Le froid tombe à pic pour certains agriculteurs, qui l'attendaient depuis longtemps. S'il tue une partie des parasites, il contraint aussi les cultivateurs à changer quelque peu leurs habitudes.
Les serres de l'Îlot de la Meinau disposent d'une double paroi pour mieux isoler du froid. Crédit photo : Baptiste Decharme/CUEJ
Le nez qui coule, les membres qui grelottent, l'envie de tartiflette : c'est ce qui se passe quand on a froid. Mais la vague de froid a aussi des conséquences sur les cultures. Choux, fraises ou encore vignes sont touchées par les températures négatives, et pas uniquement dans le mauvais sens.

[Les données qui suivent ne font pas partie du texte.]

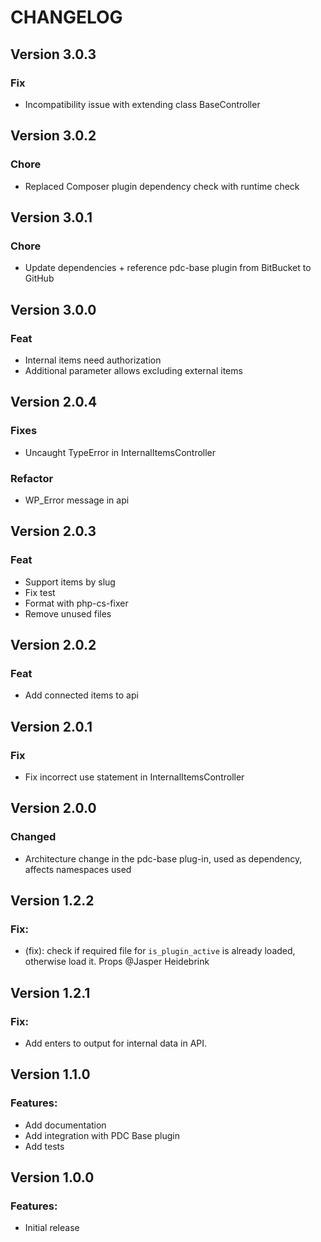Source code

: # CHANGELOG

## Version 3.0.3

### Fix

-   Incompatibility issue with extending class BaseController 

## Version 3.0.2

### Chore

-   Replaced Composer plugin dependency check with runtime check

## Version 3.0.1

### Chore

-   Update dependencies + reference pdc-base plugin from BitBucket to GitHub

## Version 3.0.0

### Feat

- Internal items need authorization
- Additional parameter allows excluding external items

## Version 2.0.4

### Fixes

-   Uncaught TypeError in InternalItemsController

### Refactor

-   WP_Error message in api

## Version 2.0.3

### Feat

-   Support items by slug
-   Fix test
-   Format with php-cs-fixer
-   Remove unused files

## Version 2.0.2

### Feat

-   Add connected items to api

## Version 2.0.1

### Fix

-   Fix incorrect use statement in InternalItemsController

## Version 2.0.0

### Changed

-   Architecture change in the pdc-base plug-in, used as dependency, affects namespaces used

## Version 1.2.2

### Fix:

-   (fix): check if required file for `is_plugin_active` is already loaded, otherwise load it. Props @Jasper Heidebrink

## Version 1.2.1

### Fix:

-   Add enters to output for internal data in API.

## Version 1.1.0

### Features:

-   Add documentation
-   Add integration with PDC Base plugin
-   Add tests

## Version 1.0.0

### Features:

-   Initial release
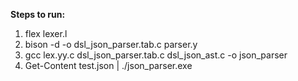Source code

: **Steps to run:**
  1. flex lexer.l
  2. bison -d -o dsl_json_parser.tab.c parser.y
  3. gcc lex.yy.c dsl_json_parser.tab.c dsl_json_ast.c -o json_parser
  4. Get-Content test.json | ./json_parser.exe
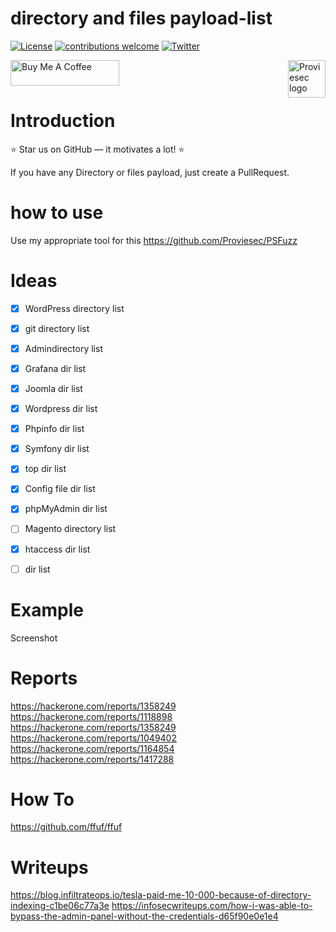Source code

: # directory and files payload-list
[![License](https://img.shields.io/badge/license-MIT-_red.svg)](https://opensource.org/licenses/MIT)
[![contributions welcome](https://img.shields.io/badge/contributions-welcome-brightgreen.svg?style=flat)](https://github.com/dwisiswant0/go-dork/issues)
[![Twitter](https://img.shields.io/twitter/follow/proviesec?label=Follow)](https://twitter.com/proviesec)

<a href="https://proviesec.org/">
    <img src="https://avatars.githubusercontent.com/u/92156402?s=400&u=7fe0dbb9085a37818ee8c2b061432a9a69cbff42&v=4" alt="Proviesec logo" title="Proviesec" align="right" height="60" />
</a>
<a href="https://www.buymeacoffee.com/proviesec" target="_blank"><img src="https://cdn.buymeacoffee.com/buttons/default-orange.png" alt="Buy Me A Coffee" height="41" width="174"></a>

# Introduction 

:star: Star us on GitHub — it motivates a lot! :star:

If you have any Directory or files payload, just create a PullRequest. 

# how to use 
Use my appropriate tool for this 
https://github.com/Proviesec/PSFuzz 

# Ideas

- [x] WordPress directory list
- [x] git directory list 
- [x] Admindirectory list
- [x] Grafana dir list 
- [x] Joomla dir list
- [x] Wordpress dir list
- [x] Phpinfo dir list
- [x] Symfony dir list
- [x] top dir list 
- [x] Config file dir list 
- [x] phpMyAdmin dir list 
- [ ] Magento directory list
- [x] htaccess dir list 
- [ ] dir list


# Example
Screenshot

# Reports
https://hackerone.com/reports/1358249
https://hackerone.com/reports/1118898
https://hackerone.com/reports/1358249
https://hackerone.com/reports/1049402
https://hackerone.com/reports/1164854
https://hackerone.com/reports/1417288

# How To 
https://github.com/ffuf/ffuf


# Writeups

https://blog.infiltrateops.io/tesla-paid-me-10-000-because-of-directory-indexing-c1be06c77a3e
https://infosecwriteups.com/how-i-was-able-to-bypass-the-admin-panel-without-the-credentials-d65f90e0e1e4
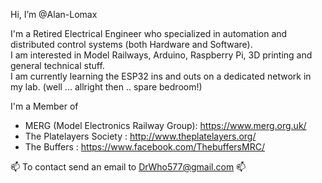 Hi, I’m @Alan-Lomax

I'm a Retired Electrical Engineer who specialized in automation and distributed control systems (both Hardware and Software).<br> 
I am interested in Model Railways, Arduino, Raspberry Pi, 3D printing and general technical stuff. <br>
I am currently learning the ESP32 ins and outs on a dedicated network in my lab. (well ... allright then .. spare bedroom!)

I'm a Member of 
- MERG (Model Electronics Railway Group): https://www.merg.org.uk/  
- The Platelayers Society : http://www.theplatelayers.org/
- The Buffers : https://www.facebook.com/ThebuffersMRC/

📫 To contact send an email to DrWho577@gmail.com  📫

<!---
Alan-Lomax/Alan-Lomax is a ✨ special ✨ repository because its `README.md` (this file) appears on your GitHub profile.
You can click the Preview link to take a look at your changes.
--->
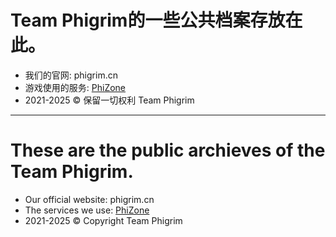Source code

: # Team Phigrim的一些公共档案存放在此。
- 我们的官网: phigrim.cn
- 游戏使用的服务: [PhiZone](https://www.phi.zone)
- 2021-2025 © 保留一切权利 Team Phigrim

----------
# These are the public archieves of the Team Phigrim.
- Our official website: phigrim.cn
- The services we use: [PhiZone](https://www.phi.zone)
- 2021-2025 © Copyright Team Phigrim
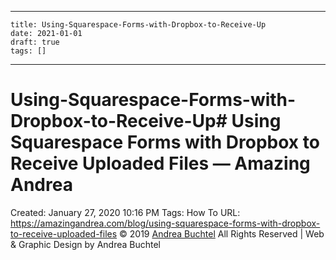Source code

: 
---
    title: Using-Squarespace-Forms-with-Dropbox-to-Receive-Up
    date: 2021-01-01    
    draft: true
    tags: []
---
# Using-Squarespace-Forms-with-Dropbox-to-Receive-Up# Using Squarespace Forms with Dropbox to Receive Uploaded Files — Amazing Andrea
Created: January 27, 2020 10:16 PM
Tags: How To
URL: https://amazingandrea.com/blog/using-squarespace-forms-with-dropbox-to-receive-uploaded-files
© 2019 [Andrea Buchtel](https://amazingandrea.com/content/lp/contact) All Rights Reserved | Web & Graphic Design by Andrea Buchtel
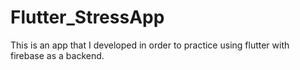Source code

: # Flutter_StressApp
This is an app that I developed in order to practice using flutter with firebase as a backend.
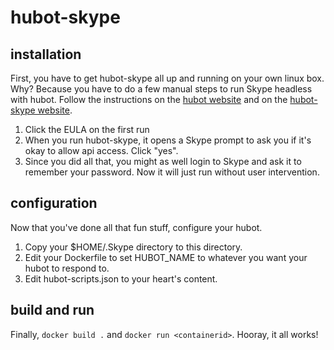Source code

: # hubot-skype

## installation

First, you have to get hubot-skype all up and running on your own linux box.
Why?  Because you have to do a few manual steps to run Skype headless with
hubot.  Follow the instructions on the [hubot website](https://github.com/github/hubot/tree/master/docs)
and on the [hubot-skype website](https://github.com/netpro2k/hubot-skype).


1. Click the EULA on the first run
2. When you run hubot-skype, it opens a Skype prompt to ask you if it's okay to allow api access.  Click "yes".
3. Since you did all that, you might as well login to Skype and ask it to remember your password.  Now it will just run without user intervention.

## configuration

Now that you've done all that fun stuff, configure your hubot.

1. Copy your $HOME/.Skype directory to this directory.
2. Edit your Dockerfile to set HUBOT_NAME to whatever you want your hubot to respond to.
3. Edit hubot-scripts.json to your heart's content.

## build and run

Finally, `docker build .` and `docker run <containerid>`.  Hooray, it all
works!
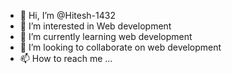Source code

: - 👋 Hi, I’m @Hitesh-1432
- 👀 I’m interested in Web development 
- 🌱 I’m currently learning web development 
- 💞️ I’m looking to collaborate on web development 
- 📫 How to reach me ...

<!---
Hitesh-1432/Hitesh-1432 is a ✨ special ✨ repository because its `README.md` (this file) appears on your GitHub profile.
You can click the Preview link to take a look at your changes.
--->

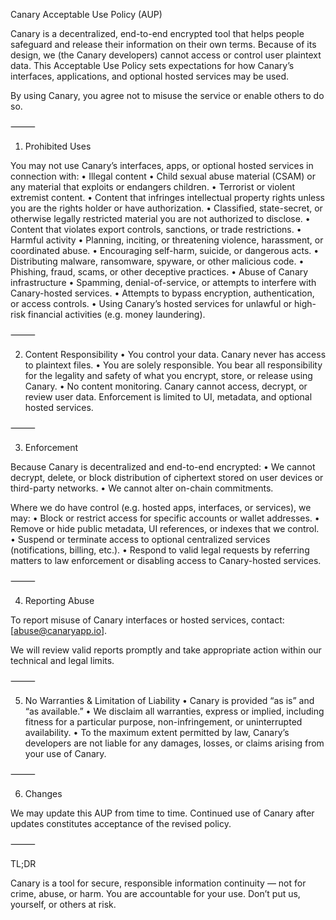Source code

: Canary Acceptable Use Policy (AUP)

Canary is a decentralized, end-to-end encrypted tool that helps people safeguard and release their information on their own terms. Because of its design, we (the Canary developers) cannot access or control user plaintext data. This Acceptable Use Policy sets expectations for how Canary’s interfaces, applications, and optional hosted services may be used.

By using Canary, you agree not to misuse the service or enable others to do so.

⸻

1. Prohibited Uses

You may not use Canary’s interfaces, apps, or optional hosted services in connection with:
	•	Illegal content
	•	Child sexual abuse material (CSAM) or any material that exploits or endangers children.
	•	Terrorist or violent extremist content.
	•	Content that infringes intellectual property rights unless you are the rights holder or have authorization.
	•	Classified, state-secret, or otherwise legally restricted material you are not authorized to disclose.
	•	Content that violates export controls, sanctions, or trade restrictions.
	•	Harmful activity
	•	Planning, inciting, or threatening violence, harassment, or coordinated abuse.
	•	Encouraging self-harm, suicide, or dangerous acts.
	•	Distributing malware, ransomware, spyware, or other malicious code.
	•	Phishing, fraud, scams, or other deceptive practices.
	•	Abuse of Canary infrastructure
	•	Spamming, denial-of-service, or attempts to interfere with Canary-hosted services.
	•	Attempts to bypass encryption, authentication, or access controls.
	•	Using Canary’s hosted services for unlawful or high-risk financial activities (e.g. money laundering).

⸻

2. Content Responsibility
	•	You control your data. Canary never has access to plaintext files.
	•	You are solely responsible. You bear all responsibility for the legality and safety of what you encrypt, store, or release using Canary.
	•	No content monitoring. Canary cannot access, decrypt, or review user data. Enforcement is limited to UI, metadata, and optional hosted services.

⸻

3. Enforcement

Because Canary is decentralized and end-to-end encrypted:
	•	We cannot decrypt, delete, or block distribution of ciphertext stored on user devices or third-party networks.
	•	We cannot alter on-chain commitments.

Where we do have control (e.g. hosted apps, interfaces, or services), we may:
	•	Block or restrict access for specific accounts or wallet addresses.
	•	Remove or hide public metadata, UI references, or indexes that we control.
	•	Suspend or terminate access to optional centralized services (notifications, billing, etc.).
	•	Respond to valid legal requests by referring matters to law enforcement or disabling access to Canary-hosted services.

⸻

4. Reporting Abuse

To report misuse of Canary interfaces or hosted services, contact: [abuse@canaryapp.io].

We will review valid reports promptly and take appropriate action within our technical and legal limits.

⸻

5. No Warranties & Limitation of Liability
	•	Canary is provided “as is” and “as available.”
	•	We disclaim all warranties, express or implied, including fitness for a particular purpose, non-infringement, or uninterrupted availability.
	•	To the maximum extent permitted by law, Canary’s developers are not liable for any damages, losses, or claims arising from your use of Canary.

⸻

6. Changes

We may update this AUP from time to time. Continued use of Canary after updates constitutes acceptance of the revised policy.

⸻

TL;DR

Canary is a tool for secure, responsible information continuity — not for crime, abuse, or harm. You are accountable for your use. Don’t put us, yourself, or others at risk.
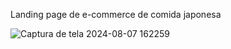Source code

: Landing page de e-commerce de comida japonesa

![Captura de tela 2024-08-07 162259](https://github.com/user-attachments/assets/3e37cb9a-a303-42c3-a8f0-6d7087bb5058)
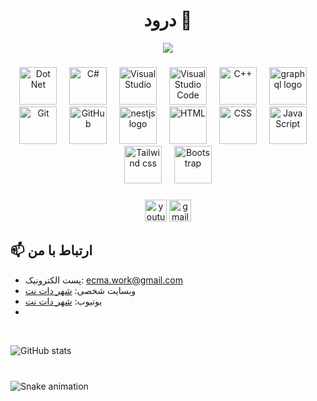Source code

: <h1 align="center">درود 👋</h1>

<div align="center">
  <img src="https://visitor-badge.laobi.icu/badge?page_id=TheKingCandy"  />
</div>

###

<div align="center">
  <img src="https://skillicons.dev/icons?i=dotnet" height="60" alt="Dot Net"  />
  <img width="12" />
  <img src="https://skillicons.dev/icons?i=cs" height="60" alt="C#"  />
  <img width="12" />
  <img src="https://skillicons.dev/icons?i=visualstudio" height="60" alt="Visual Studio"  />
  <img width="12" />
  <img src="https://skillicons.dev/icons?i=vscode" height="60" alt="Visual Studio Code"  />
  <img width="12" />
  <img src="https://skillicons.dev/icons?i=cpp" height="60" alt="C++"  />
  <img width="12" />
  <img src="https://skillicons.dev/icons?i=graphql" height="60" alt="graphql logo"  />
  <img width="12" />
  <img src="https://skillicons.dev/icons?i=git" height="60" alt="Git"  />
  <img width="12" />
  <img src="https://skillicons.dev/icons?i=github" height="60" alt="GitHub"  />
  <img width="12" />
  <img src="https://skillicons.dev/icons?i=windows" height="60" alt="nestjs logo"  />
  <img width="12" />
  <img src="https://skillicons.dev/icons?i=html" height="60" alt="HTML"  />
  <img width="12" />
  <img src="https://skillicons.dev/icons?i=css" height="60" alt="CSS"  />
  <img width="12" />
  <img src="https://skillicons.dev/icons?i=js" height="60" alt="JavaScript"  />
  <img width="12" />
  <img src="https://skillicons.dev/icons?i=tailwind" height="60" alt="Tailwind css"  />
  <img width="12" />
  <img src="https://skillicons.dev/icons?i=bootstrap" height="60" alt="Bootstrap"  />
</div>

###

<div align="center">
  <img src="https://img.shields.io/static/v1?message=Youtube&logo=youtube&label=&color=FF0000&logoColor=white&labelColor=&style=for-the-badge" height="35" alt="youtube logo"  />
  <img src="https://img.shields.io/static/v1?message=Gmail&logo=gmail&label=&color=D14836&logoColor=white&labelColor=&style=for-the-badge" height="35" alt="gmail logo"  />
</div>


## 📫 ارتباط با من
- پست الکترونیک: ecma.work@gmail.com
- وبسایت شخصی: [شهر دات نت](https://dncity.ir)
- یوتیوب: [شهر دات نت](https://www.youtube.com/@DotNetCity)
- 


<br clear="both">

![GitHub stats](https://github-readme-stats.vercel.app/api?username=TheKingCandy&show_icons=true&theme=radical)

###

<br clear="both">

<img src="https://raw.githubusercontent.com/maurodesouza/maurodesouza/output/snake.svg" alt="Snake animation" />

###
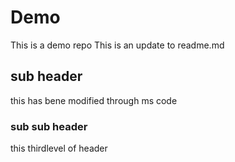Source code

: # Demo

This is a demo repo 
This is an update to readme.md

##  sub header 
this has bene modified through ms code


### sub sub header
this thirdlevel of header


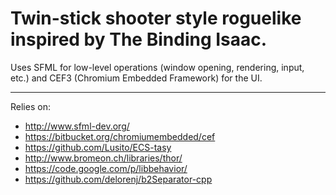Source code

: # Twin-stick shooter style roguelike inspired by The Binding Isaac.

Uses SFML for low-level operations (window opening, rendering, input, etc.) and CEF3 (Chromium Embedded Framework) for the UI.

---

Relies on:
* http://www.sfml-dev.org/
* https://bitbucket.org/chromiumembedded/cef
* https://github.com/Lusito/ECS-tasy
* http://www.bromeon.ch/libraries/thor/
* https://code.google.com/p/libbehavior/
* https://github.com/delorenj/b2Separator-cpp
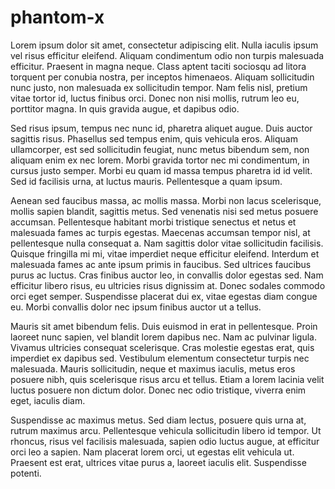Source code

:# phantom-x


Lorem ipsum dolor sit amet, consectetur adipiscing elit. Nulla iaculis ipsum vel risus efficitur eleifend. Aliquam condimentum odio non turpis malesuada efficitur. Praesent in magna neque. Class aptent taciti sociosqu ad litora torquent per conubia nostra, per inceptos himenaeos. Aliquam sollicitudin nunc justo, non malesuada ex sollicitudin tempor. Nam felis nisl, pretium vitae tortor id, luctus finibus orci. Donec non nisi mollis, rutrum leo eu, porttitor magna. In quis gravida augue, et dapibus odio.

Sed risus ipsum, tempus nec nunc id, pharetra aliquet augue. Duis auctor sagittis risus. Phasellus sed tempus enim, quis vehicula eros. Aliquam ullamcorper, est sed sollicitudin feugiat, nunc metus bibendum sem, non aliquam enim ex nec lorem. Morbi gravida tortor nec mi condimentum, in cursus justo semper. Morbi eu quam id massa tempus pharetra id id velit. Sed id facilisis urna, at luctus mauris. Pellentesque a quam ipsum.

Aenean sed faucibus massa, ac mollis massa. Morbi non lacus scelerisque, mollis sapien blandit, sagittis metus. Sed venenatis nisi sed metus posuere accumsan. Pellentesque habitant morbi tristique senectus et netus et malesuada fames ac turpis egestas. Maecenas accumsan tempor nisl, at pellentesque nulla consequat a. Nam sagittis dolor vitae sollicitudin facilisis. Quisque fringilla mi mi, vitae imperdiet neque efficitur eleifend. Interdum et malesuada fames ac ante ipsum primis in faucibus. Sed ultrices faucibus purus ac luctus. Cras finibus auctor leo, in convallis dolor egestas sed. Nam efficitur libero risus, eu ultricies risus dignissim at. Donec sodales commodo orci eget semper. Suspendisse placerat dui ex, vitae egestas diam congue eu. Morbi convallis dolor nec ipsum finibus auctor ut a tellus.

Mauris sit amet bibendum felis. Duis euismod in erat in pellentesque. Proin laoreet nunc sapien, vel blandit lorem dapibus nec. Nam ac pulvinar ligula. Vivamus ultricies consequat scelerisque. Cras molestie egestas erat, quis imperdiet ex dapibus sed. Vestibulum elementum consectetur turpis nec malesuada. Mauris sollicitudin, neque et maximus iaculis, metus eros posuere nibh, quis scelerisque risus arcu et tellus. Etiam a lorem lacinia velit luctus posuere non dictum dolor. Donec nec odio tristique, viverra enim eget, iaculis diam.

Suspendisse ac maximus metus. Sed diam lectus, posuere quis urna at, rutrum maximus arcu. Pellentesque vehicula sollicitudin libero id tempor. Ut rhoncus, risus vel facilisis malesuada, sapien odio luctus augue, at efficitur orci leo a sapien. Nam placerat lorem orci, ut egestas elit vehicula ut. Praesent est erat, ultrices vitae purus a, laoreet iaculis elit. Suspendisse potenti.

« Bah… ça gèle », répond, souriante, Capucine Ott, à l'îlot de la Meinau, une ferme urbaine de Strasbourg, quand on lui demande quels sont les effets du froid sur les cultures. Sous ses 6 000 mètres carrés de serres, la température est bien plus agréable que sur la terre gelée de l'extérieur. La double paroi y est pour beaucoup.
Les plantes les plus fragiles – comme la mâche, ou les épinards – y sont cultivées. Les pissenlits, pour éviter le gel et conserver un peu d'humidité, sont sous bâche. Les pommes de terre déjà récoltées sont mises à l'abri, au chaud : en dessous de 5°C, elles deviennent sucrées et impropres à la consommation.
Des températures dignes d'un février alsacien
« Il n'y a pas vraiment de changement dans le travail. Pour les récoltes, il faut attendre que ça dégèle. » Ce n'est pas trop pour les cultures que les cultivateurs s'inquiètent. « C'est plus difficile pour nous que pour les plantes », plaisante Capucine Ott. Cette année, les tuyaux n'ont pas gelé, mais l'année dernière, alors que les températures avaient aussi plongé fin janvier, il avait été impossible d'arroser pendant plusieurs jours.
En fait, les températures négatives sont plutôt habituelles à cette période de l'année, et s'avèrent presque une bénédiction pour certains agriculteurs. « Le froid était attendu », indique Johanna Bodendorfer, conseillère à l'association de producteurs Planète légumes. « Février est toujours le mois le plus froid. Ce n'est pas une inquiétude. Si on était mi-avril, ça aurait été autre chose. Les plantes auraient commencé à pousser. Si la fleur du fraisier gèle, par exemple, elle ne refleurit pas après. »
Même constat du côté des vignobles. Les vignes sont capables de tenir jusqu'à -20°C tant qu'elles sont « au repos », l'hiver. Elles attendent même d'avoir atteint une certaine durée de température froide avant de se réveiller, explique Jérôme Attard, technicien spécialisé dans la viticulture à la chambre d'agriculture d'Alsace.
Tuer la petite vermine
Le froid présente en outre quelques avantages. « Il fait le ménage au niveau des insectes ravageurs », avance Jérôme Attard. Un constat que relativise cependant Johanna Bodendorfer : « Souvent, on le dit, mais je n'y crois pas trop. Les insectes auxiliaires [insectes bénéfiques pour les plantes, comme les coccinelles, ndlr] souffrent autant que les parasites. »
Certains cultivateurs en profitent aussi pour travailler la terre. « On peut aussi labourer les champs. Ça fait exploser l'humidité et la terre est plus granuleuse », explique la conseillère. Une bonne manière de préparer les cultures au redoux qui arrive.